WHAT YOU WILL DO: Output, as a JSON list of strings, each line in the stretch from the start of the entries through the line containing "Seen a better price?", with both ends included. Use one string per line and omit blank lines.

-------- MATERIAL FOR THIS EXERCISE

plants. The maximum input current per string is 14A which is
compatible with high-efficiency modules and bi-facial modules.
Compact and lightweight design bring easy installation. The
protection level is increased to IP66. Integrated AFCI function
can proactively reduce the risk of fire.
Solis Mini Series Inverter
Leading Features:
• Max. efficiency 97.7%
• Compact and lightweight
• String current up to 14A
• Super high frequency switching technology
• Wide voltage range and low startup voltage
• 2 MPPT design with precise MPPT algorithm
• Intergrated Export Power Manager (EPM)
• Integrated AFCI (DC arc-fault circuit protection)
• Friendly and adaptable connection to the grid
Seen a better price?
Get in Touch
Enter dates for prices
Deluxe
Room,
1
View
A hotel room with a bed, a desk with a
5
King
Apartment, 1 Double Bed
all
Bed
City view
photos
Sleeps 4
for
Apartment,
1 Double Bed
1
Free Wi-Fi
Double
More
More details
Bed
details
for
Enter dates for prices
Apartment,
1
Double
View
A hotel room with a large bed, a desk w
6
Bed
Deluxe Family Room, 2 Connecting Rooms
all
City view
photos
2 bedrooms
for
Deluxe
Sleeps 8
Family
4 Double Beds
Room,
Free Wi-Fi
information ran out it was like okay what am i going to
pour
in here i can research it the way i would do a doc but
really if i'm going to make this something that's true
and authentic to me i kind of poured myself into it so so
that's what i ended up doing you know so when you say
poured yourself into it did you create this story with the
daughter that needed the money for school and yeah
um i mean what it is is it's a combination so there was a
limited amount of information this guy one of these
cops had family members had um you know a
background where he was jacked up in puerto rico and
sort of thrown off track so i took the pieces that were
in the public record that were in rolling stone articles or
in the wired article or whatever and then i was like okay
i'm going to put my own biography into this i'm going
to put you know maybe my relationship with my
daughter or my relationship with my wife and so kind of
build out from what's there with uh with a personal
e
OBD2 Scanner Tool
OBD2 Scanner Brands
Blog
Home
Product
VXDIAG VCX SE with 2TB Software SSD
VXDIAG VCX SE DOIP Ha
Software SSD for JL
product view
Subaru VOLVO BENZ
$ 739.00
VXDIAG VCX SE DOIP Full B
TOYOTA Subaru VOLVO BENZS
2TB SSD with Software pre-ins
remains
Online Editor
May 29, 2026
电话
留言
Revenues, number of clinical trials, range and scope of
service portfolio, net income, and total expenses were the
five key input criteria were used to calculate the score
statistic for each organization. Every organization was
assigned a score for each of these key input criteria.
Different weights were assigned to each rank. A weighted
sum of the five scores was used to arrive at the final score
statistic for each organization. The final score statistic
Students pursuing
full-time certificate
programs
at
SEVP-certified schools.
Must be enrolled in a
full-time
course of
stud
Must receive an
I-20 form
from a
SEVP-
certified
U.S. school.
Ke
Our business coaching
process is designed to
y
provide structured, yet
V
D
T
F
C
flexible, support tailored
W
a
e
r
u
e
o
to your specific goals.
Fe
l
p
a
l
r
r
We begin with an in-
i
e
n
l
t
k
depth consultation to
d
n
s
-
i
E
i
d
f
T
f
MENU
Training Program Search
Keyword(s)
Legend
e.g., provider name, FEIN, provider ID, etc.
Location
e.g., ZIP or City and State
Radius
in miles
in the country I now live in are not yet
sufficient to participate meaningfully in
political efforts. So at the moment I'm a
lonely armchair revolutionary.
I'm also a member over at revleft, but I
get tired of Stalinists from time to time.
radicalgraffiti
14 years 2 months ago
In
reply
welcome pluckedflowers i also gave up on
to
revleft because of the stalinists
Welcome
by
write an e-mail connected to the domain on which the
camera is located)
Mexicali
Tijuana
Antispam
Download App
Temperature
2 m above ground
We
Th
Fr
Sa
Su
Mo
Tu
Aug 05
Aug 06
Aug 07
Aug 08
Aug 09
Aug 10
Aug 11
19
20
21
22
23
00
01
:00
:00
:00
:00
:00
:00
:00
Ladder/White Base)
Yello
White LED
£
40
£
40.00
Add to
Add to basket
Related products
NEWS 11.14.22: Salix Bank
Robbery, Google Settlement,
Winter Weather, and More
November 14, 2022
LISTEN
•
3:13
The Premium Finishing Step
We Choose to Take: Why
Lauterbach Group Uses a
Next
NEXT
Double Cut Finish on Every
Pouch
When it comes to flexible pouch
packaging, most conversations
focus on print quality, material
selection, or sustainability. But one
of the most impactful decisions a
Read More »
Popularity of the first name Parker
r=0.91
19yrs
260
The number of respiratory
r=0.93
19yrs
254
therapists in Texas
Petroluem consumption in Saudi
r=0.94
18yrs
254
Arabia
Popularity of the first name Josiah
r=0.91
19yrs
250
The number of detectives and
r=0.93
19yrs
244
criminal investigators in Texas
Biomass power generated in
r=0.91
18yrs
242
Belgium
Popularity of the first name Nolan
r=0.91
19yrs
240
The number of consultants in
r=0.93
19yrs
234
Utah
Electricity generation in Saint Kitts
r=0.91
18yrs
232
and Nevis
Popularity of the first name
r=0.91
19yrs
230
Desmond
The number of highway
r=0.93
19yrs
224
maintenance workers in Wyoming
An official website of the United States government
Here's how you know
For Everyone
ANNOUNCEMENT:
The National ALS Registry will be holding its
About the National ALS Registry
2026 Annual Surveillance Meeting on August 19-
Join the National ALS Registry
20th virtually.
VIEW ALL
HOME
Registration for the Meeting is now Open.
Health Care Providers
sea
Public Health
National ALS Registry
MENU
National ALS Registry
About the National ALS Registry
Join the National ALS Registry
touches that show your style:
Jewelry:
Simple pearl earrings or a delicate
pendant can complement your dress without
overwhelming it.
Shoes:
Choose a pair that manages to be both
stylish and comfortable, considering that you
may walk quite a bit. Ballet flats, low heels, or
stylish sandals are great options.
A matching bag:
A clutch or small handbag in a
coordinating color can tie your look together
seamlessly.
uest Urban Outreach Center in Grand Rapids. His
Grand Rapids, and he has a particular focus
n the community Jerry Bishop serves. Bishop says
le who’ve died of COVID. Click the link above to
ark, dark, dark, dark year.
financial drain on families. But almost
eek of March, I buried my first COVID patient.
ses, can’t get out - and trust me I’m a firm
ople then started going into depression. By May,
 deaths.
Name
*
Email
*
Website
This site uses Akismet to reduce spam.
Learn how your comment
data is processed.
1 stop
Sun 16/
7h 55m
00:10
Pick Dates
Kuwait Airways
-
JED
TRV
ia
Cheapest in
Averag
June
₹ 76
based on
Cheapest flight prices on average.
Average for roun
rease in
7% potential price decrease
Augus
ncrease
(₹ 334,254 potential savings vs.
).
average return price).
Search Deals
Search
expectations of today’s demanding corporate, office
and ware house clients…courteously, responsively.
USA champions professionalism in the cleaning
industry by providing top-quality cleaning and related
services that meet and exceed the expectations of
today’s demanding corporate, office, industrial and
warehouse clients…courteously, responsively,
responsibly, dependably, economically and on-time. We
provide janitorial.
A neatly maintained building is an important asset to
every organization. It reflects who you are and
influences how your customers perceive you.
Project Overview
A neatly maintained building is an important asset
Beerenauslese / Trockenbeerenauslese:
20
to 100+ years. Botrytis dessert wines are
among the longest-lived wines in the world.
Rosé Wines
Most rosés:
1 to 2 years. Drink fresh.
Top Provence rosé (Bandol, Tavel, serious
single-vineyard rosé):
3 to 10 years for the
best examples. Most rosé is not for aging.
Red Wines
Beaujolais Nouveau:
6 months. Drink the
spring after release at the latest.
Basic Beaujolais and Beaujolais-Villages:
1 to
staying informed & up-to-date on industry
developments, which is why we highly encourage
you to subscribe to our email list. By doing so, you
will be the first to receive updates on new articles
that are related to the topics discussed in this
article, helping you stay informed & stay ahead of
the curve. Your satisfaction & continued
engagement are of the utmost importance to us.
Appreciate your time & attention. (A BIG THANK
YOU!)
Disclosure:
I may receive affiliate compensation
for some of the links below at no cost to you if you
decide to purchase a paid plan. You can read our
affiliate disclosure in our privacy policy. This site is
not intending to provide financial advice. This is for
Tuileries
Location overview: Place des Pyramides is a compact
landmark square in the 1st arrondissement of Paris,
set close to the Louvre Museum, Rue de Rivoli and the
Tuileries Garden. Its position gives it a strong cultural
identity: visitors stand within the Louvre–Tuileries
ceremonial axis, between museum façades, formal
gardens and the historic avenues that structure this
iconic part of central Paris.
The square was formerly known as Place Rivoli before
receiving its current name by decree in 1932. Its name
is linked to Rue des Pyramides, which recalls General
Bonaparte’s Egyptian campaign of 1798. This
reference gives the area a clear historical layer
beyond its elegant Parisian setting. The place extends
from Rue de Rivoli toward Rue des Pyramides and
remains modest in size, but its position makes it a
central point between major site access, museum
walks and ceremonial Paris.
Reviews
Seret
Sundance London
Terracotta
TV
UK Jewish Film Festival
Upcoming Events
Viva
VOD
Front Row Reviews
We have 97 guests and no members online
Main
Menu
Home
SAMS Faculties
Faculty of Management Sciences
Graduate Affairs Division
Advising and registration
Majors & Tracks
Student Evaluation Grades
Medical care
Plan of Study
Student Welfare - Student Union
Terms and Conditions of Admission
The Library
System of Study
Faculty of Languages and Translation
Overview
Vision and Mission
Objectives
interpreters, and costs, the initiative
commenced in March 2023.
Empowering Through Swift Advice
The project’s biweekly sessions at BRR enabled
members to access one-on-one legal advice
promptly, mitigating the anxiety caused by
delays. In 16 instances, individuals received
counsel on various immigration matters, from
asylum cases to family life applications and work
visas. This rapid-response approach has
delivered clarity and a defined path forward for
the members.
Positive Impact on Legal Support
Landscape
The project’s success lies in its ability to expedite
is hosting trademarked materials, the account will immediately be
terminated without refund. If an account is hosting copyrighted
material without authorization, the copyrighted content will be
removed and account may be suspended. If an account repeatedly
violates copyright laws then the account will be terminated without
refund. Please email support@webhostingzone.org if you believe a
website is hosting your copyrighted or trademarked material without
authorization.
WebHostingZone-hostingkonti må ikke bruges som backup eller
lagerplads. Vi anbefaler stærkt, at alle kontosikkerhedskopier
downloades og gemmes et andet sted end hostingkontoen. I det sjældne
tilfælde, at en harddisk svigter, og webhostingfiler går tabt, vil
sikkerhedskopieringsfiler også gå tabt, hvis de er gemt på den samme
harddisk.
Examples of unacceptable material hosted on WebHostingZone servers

----------------

SOLUTION TO THE PROBLEM:
[
  "plants. The maximum input current per string is 14A which is",
  "compatible with high-efficiency modules and bi-facial modules.",
  "Compact and lightweight design bring easy installation. The",
  "protection level is increased to IP66. Integrated AFCI function",
  "can proactively reduce the risk of fire.",
  "Solis Mini Series Inverter",
  "Leading Features:",
  "• Max. efficiency 97.7%",
  "• Compact and lightweight",
  "• String current up to 14A",
  "• Super high frequency switching technology",
  "• Wide voltage range and low startup voltage",
  "• 2 MPPT design with precise MPPT algorithm",
  "• Intergrated Export Power Manager (EPM)",
  "• Integrated AFCI (DC arc-fault circuit protection)",
  "• Friendly and adaptable connection to the grid",
  "Seen a better price?"
]